Eu entendo que reconhecer a perspectiva do cliente, ser empático, é imprescindível para qualquer abordagem que se utilize. Isso pode transformar toda uma relação. A ideia de expressar compreensão, validação ou empatia, para a FAP, dentro do modelo ACL, é considerada especialmente funcional. As pessoas precisam se sentir compreendidas e validadas, principalmente quando elas estão vulneráveis. Porém você pode refinar ainda mais a sua empatia para melhorar esse processo de forma funcional.

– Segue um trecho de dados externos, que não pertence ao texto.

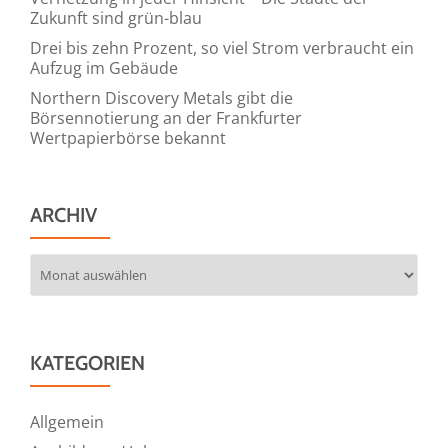
Zukunft sind grün-blau
Drei bis zehn Prozent, so viel Strom verbraucht ein
Aufzug im Gebäude
Northern Discovery Metals gibt die
Börsennotierung an der Frankfurter
Wertpapierbörse bekannt
ARCHIV
Archiv
KATEGORIEN
Allgemein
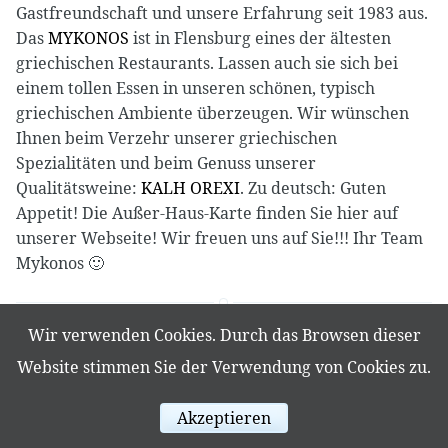
Gastfreundschaft und unsere Erfahrung seit 1983 aus.
Das
MYKONOS
ist in Flensburg eines der ältesten
griechischen Restaurants. Lassen auch sie sich bei
einem tollen Essen in unseren schönen, typisch
griechischen Ambiente überzeugen. Wir wünschen
Ihnen beim Verzehr unserer griechischen
Spezialitäten und beim Genuss unserer
Qualitätsweine:
KALH OREXI
. Zu deutsch: Guten
Appetit! Die Außer-Haus-Karte finden Sie hier auf
unserer Webseite! Wir freuen uns auf Sie!!! Ihr Team
Mykonos 🙂
Wir verwenden Cookies. Durch das Browsen dieser
Website stimmen Sie der Verwendung von Cookies zu.
Akzeptieren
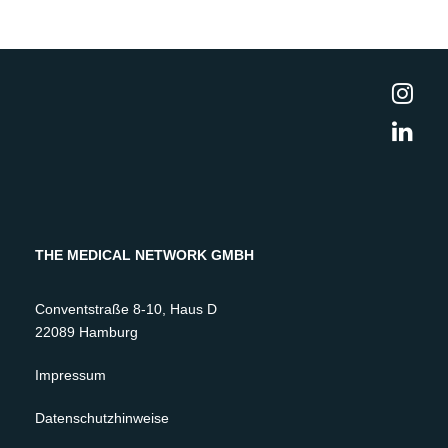
THE MEDICAL NETWORK GMBH
Conventstraße 8-10, Haus D
22089 Hamburg
Impressum
Datenschutzhinweise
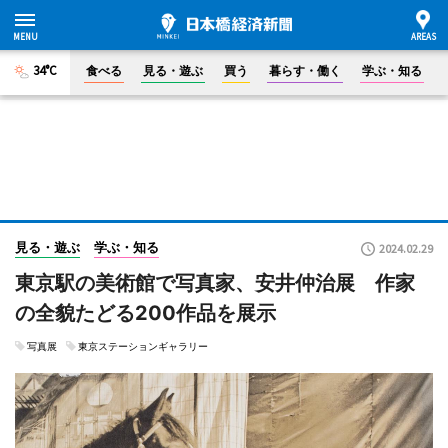
34°C
食べる
見る・遊ぶ
買う
暮らす・働く
学ぶ・知る
見る・遊ぶ
学ぶ・知る
2024.02.29
東京駅の美術館で写真家、安井仲治展 作家
の全貌たどる200作品を展示
写真展
東京ステーションギャラリー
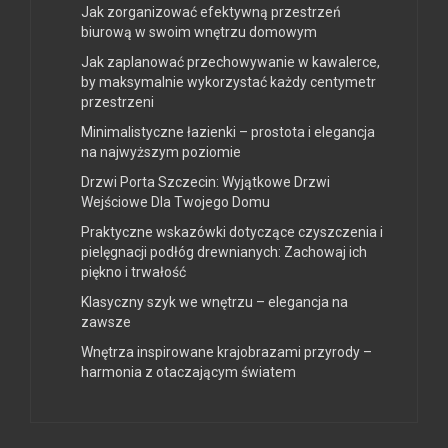
Jak zorganizować efektywną przestrzeń
biurową w swoim wnętrzu domowym
Jak zaplanować przechowywanie w kawalerce,
by maksymalnie wykorzystać każdy centymetr
przestrzeni
Minimalistyczne łazienki – prostota i elegancja
na najwyższym poziomie
Drzwi Porta Szczecin: Wyjątkowe Drzwi
Wejściowe Dla Twojego Domu
Praktyczne wskazówki dotyczące czyszczenia i
pielęgnacji podłóg drewnianych: Zachowaj ich
piękno i trwałość
Klasyczny szyk we wnętrzu – elegancja na
zawsze
Wnętrza inspirowane krajobrazami przyrody –
harmonia z otaczającym światem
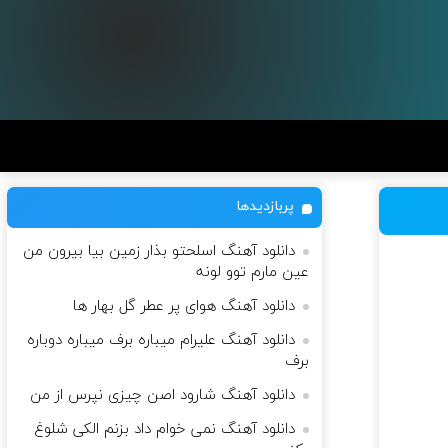
پربازدیدها
دانلود آهنگ اسلحتو بذار زمین بیا بیرون من
عین مارم توو لونه
دانلود آهنگ هوای پر عطر گل بهار ها
دانلود آهنگ علیرام میباره برف میباره دوباره
برف
دانلود آهنگ شارود اصن چیزی نپرس از من
دانلود آهنگ نمی خوام داد بزنم الکی شلوغ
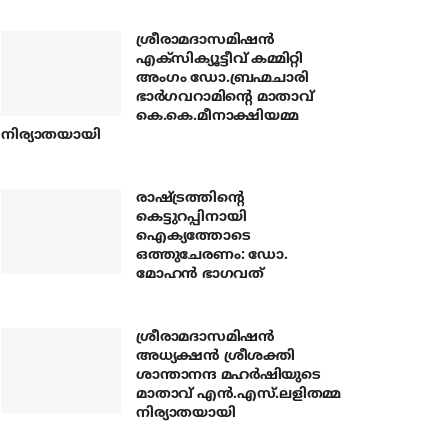
ശ്രീരാമദാസമിഷന്‍
എക്‌സിക്യൂട്ടീവ് കമ്മിറ്റി
അംഗം ഡോ.ബ്രഹ്മചാരി
ഭാര്‍ഗവറാമിന്റെ മാതാവ്
കെ.കെ.മീനാക്ഷിയമ്മ
നിര്യാതയായി
രാഷ്ട്രത്തിന്റെ
കെട്ടുറപ്പിനായി
ഐക്യത്തോടെ
ഒത്തുചേരണം: ഡോ.
മോഹന്‍ ഭാഗവത്
ശ്രീരാമദാസമിഷന്‍
അധ്യക്ഷന്‍ ശ്രീശക്തി
ശാന്താനന്ദ മഹര്‍ഷിയുടെ
മാതാവ് എന്‍.എസ്.ലളിതമ്മ
നിര്യാതയായി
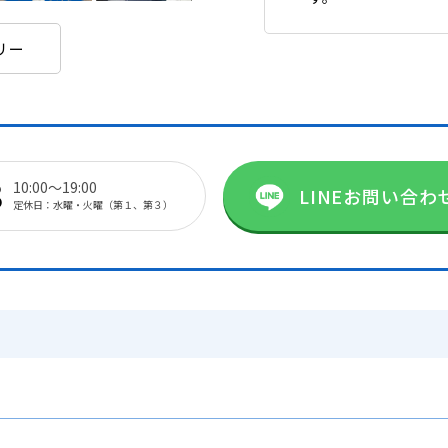
リー
8
10:00～19:00
LINEお問い合わ
定休日：水曜・火曜（第１、第３）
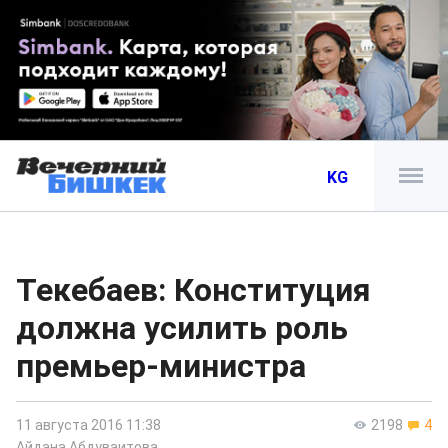
KG
Текебаев: Конституция
должна усилить роль
премьер-министра
11 августа 2016 11:38
2198
4
Айдана Абдуваитова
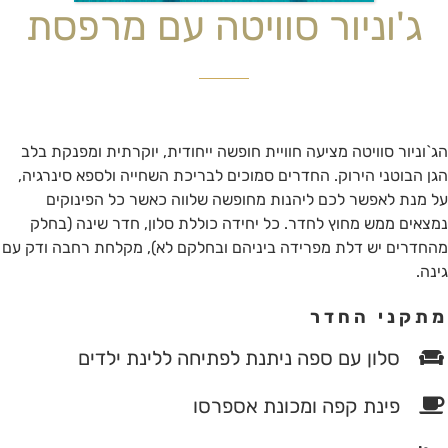
ג'וניור סוויטה עם מרפסת
הג`וניור סוויטה מציעה חוויית חופשה ייחודית, יוקרתית ומפנקת בלב
הגן הבוטני הירוק. החדרים סמוכים לבריכת השחייה ולספא סינרגיה,
על מנת לאפשר לכם ליהנות מחופשה שלווה כאשר כל הפינוקים
נמצאים ממש מחוץ לחדר. כל יחידה כוללת סלון, חדר שינה (בחלק
מהחדרים יש דלת מפרידה ביניהם ובחלקם לא), מקלחת רחבה ודק עם
גינה.
מתקני החדר
סלון עם ספה ניתנת לפתיחה ללינת ילדים
פינת קפה ומכונת אספרסו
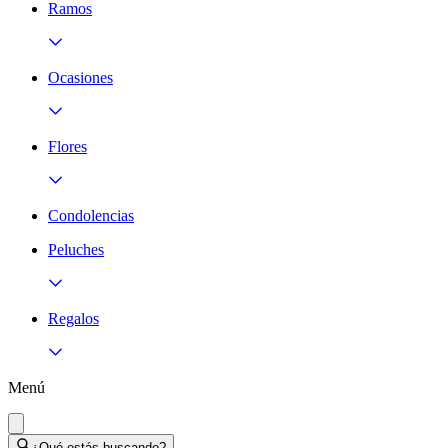
Ramos
Ocasiones
Flores
Condolencias
Peluches
Regalos
Menú
¿Qué estás buscando?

E algumas das técnicas e exercícios que podem ajudar são olhar para a sua própria história de vida e para a história de vida do cliente e fazer um diário de vulnerabilidades em que você compartilha com um colega terapeuta o seu dia a dia expressões vulneráveis e corajosas, exercitando esse feedback empático. Tudo isso vai lhe ajudar a expressar empatia da maneira mais acolhedora e mais clara.

Por onde pode começar quem quiser se tornar terapeuta FAP?

Pode começar com o livro ‘Psicoterapia analítica funcional descomplicada’. Mas a minha recomendação para quem quer se tornar terapeuta FAP é também se expor mais a esse treino experiencial ou vivencial que a FAP provém, o que inclui supervisão, workshop, terapia. Para se certificar, é necessário que você faça sessões com terapeutas certificados no gênero masculino e feminino. Por meio desse treinamento, o terapeuta vai ter mais consciência e aprenderá mais sobre os próprios repertórios, controle de estímulos e sabedoria para fazer uma intervenção.